* [Try it]
Render the text of all the items below as a JSON list of strings, one string per line, with blank lines omitted. Leave the pictures out of the answer.

■ ■ ■ ■ ■

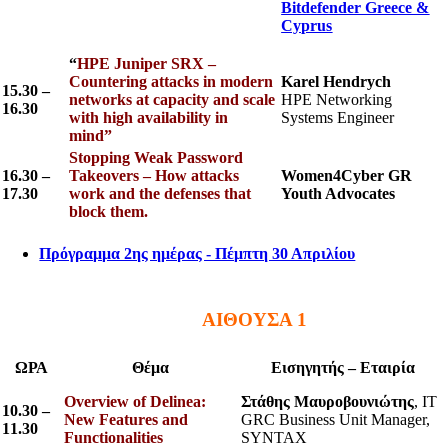
Bitdefender Greece &
Cyprus
“
HPE Juniper SRX –
Countering attacks in modern
Karel Hendrych
15.30 –
networks at capacity and scale
HPE Networking
16.30
with high availability in
Systems Engineer
mind”
Stopping Weak Password
16.30 –
Takeovers – How attacks
Women4Cyber GR
17.30
work and the defenses that
Youth Advocates
block them.
Πρόγραμμα 2ης ημέρας - Πέμπτη 30 Απριλίου
ΑΙΘΟΥΣΑ 1
ΩΡΑ
Θέμα
Εισηγητής – Εταιρία
Overview of Delinea:
Στάθης Μαυροβουνιώτης
, IT
10.30 –
New Features and
GRC Business Unit Manager,
11.30
Functionalities
SYNTAX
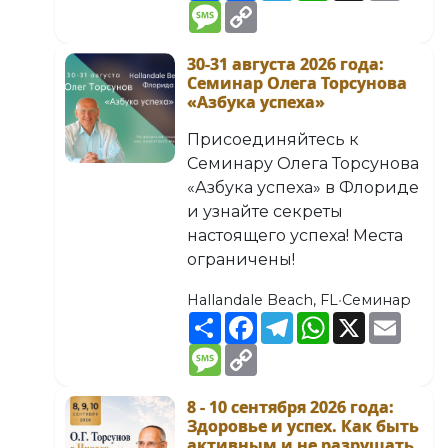
Message
Copy
Link
30-31 августа 2026 года
:
Семинар Олега Торсунова
«Азбука успеха»
Присоединяйтесь к
Семинару Олега Торсунова
«Азбука успеха» в Флориде
и узнайте секреты
настоящего успеха! Места
ограничены!
Hallandale Beach, FL
•
Семинар
Share
Facebook
Telegram
WhatsApp
X
Email
Message
Copy
Link
8 - 10 сентября 2026 года
:
Здоровье и успех. Как быть
активным и не разрушать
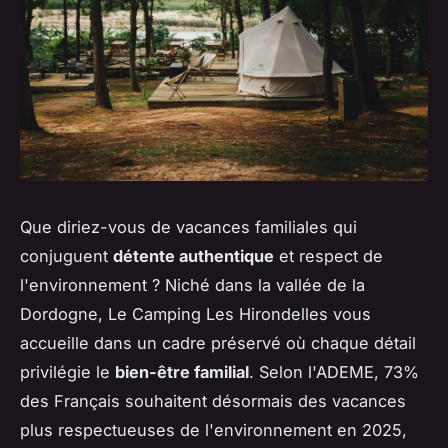
Que diriez-vous de vacances familiales qui
conjuguent
détente authentique
et respect de
l'environnement ? Niché dans la vallée de la
Dordogne, Le Camping Les Hirondelles vous
accueille dans un cadre préservé où chaque détail
privilégie le
bien-être familial
. Selon l'ADEME, 73%
des Français souhaitent désormais des vacances
plus respectueuses de l'environnement en 2025,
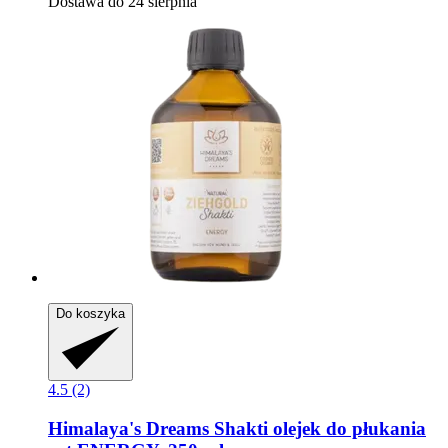
Dostawa do 24 sierpnia
Do koszyka
4.5 (2)
Himalaya's Dreams
Shakti olejek do płukania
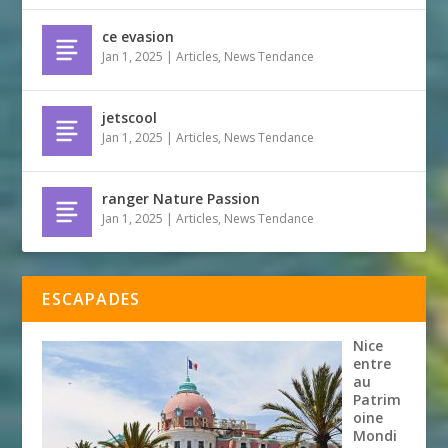
ce evasion
Jan 1, 2025
|
Articles
,
News Tendance
jetscool
Jan 1, 2025
|
Articles
,
News Tendance
ranger Nature Passion
Jan 1, 2025
|
Articles
,
News Tendance
ESCAPADES
Nice
entre
au
Patrim
oine
Mondi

■ ■ ■ ■ ■

* [Written response]
[
  "Bitdefender Greece &",
  "Cyprus",
  "“",
  "HPE Juniper SRX –",
  "Countering attacks in modern",
  "Karel Hendrych",
  "15.30 –",
  "networks at capacity and scale",
  "HPE Networking",
  "16.30",
  "with high availability in",
  "Systems Engineer",
  "mind”",
  "Stopping Weak Password",
  "16.30 –",
  "Takeovers – How attacks",
  "Women4Cyber GR",
  "17.30",
  "work and the defenses that",
  "Youth Advocates",
  "block them.",
  "Πρόγραμμα 2ης ημέρας - Πέμπτη 30 Απριλίου",
  "ΑΙΘΟΥΣΑ 1",
  "ΩΡΑ",
  "Θέμα",
  "Εισηγητής – Εταιρία",
  "Overview of Delinea:",
  "Στάθης Μαυροβουνιώτης",
  ", IT",
  "10.30 –",
  "New Features and",
  "GRC Business Unit Manager,",
  "11.30",
  "Functionalities",
  "SYNTAX",
  "Message",
  "Copy",
  "Link",
  "30-31 августа 2026 года",
  ":",
  "Семинар Олега Торсунова",
  "«Азбука успеха»",
  "Присоединяйтесь к",
  "Семинару Олега Торсунова",
  "«Азбука успеха» в Флориде",
  "и узнайте секреты",
  "настоящего успеха! Места",
  "ограничены!",
  "Hallandale Beach, FL",
  "•",
  "Семинар",
  "Share",
  "Facebook",
  "Telegram",
  "WhatsApp",
  "X",
  "Email",
  "Message",
  "Copy",
  "Link",
  "8 - 10 сентября 2026 года",
  ":",
  "Здоровье и успех. Как быть",
  "активным и не разрушать",
  "Que diriez-vous de vacances familiales qui",
  "conjuguent",
  "détente authentique",
  "et respect de",
  "l'environnement ? Niché dans la vallée de la",
  "Dordogne, Le Camping Les Hirondelles vous",
  "accueille dans un cadre préservé où chaque détail",
  "privilégie le",
  "bien-être familial",
  ". Selon l'ADEME, 73%",
  "des Français souhaitent désormais des vacances",
  "plus respectueuses de l'environnement en 2025,",
  "Dostawa do 24 sierpnia",
  "Do koszyka",
  "4.5 (2)",
  "Himalaya's Dreams",
  "Shakti olejek do płukania",
  "ce evasion",
  "Jan 1, 2025",
  "|",
  "Articles",
  ",",
  "News Tendance",
  "jetscool",
  "Jan 1, 2025",
  "|",
  "Articles",
  ",",
  "News Tendance",
  "ranger Nature Passion",
  "Jan 1, 2025",
  "|",
  "Articles",
  ",",
  "News Tendance",
  "ESCAPADES",
  "Nice",
  "entre",
  "au",
  "Patrim",
  "oine",
  "Mondi"
]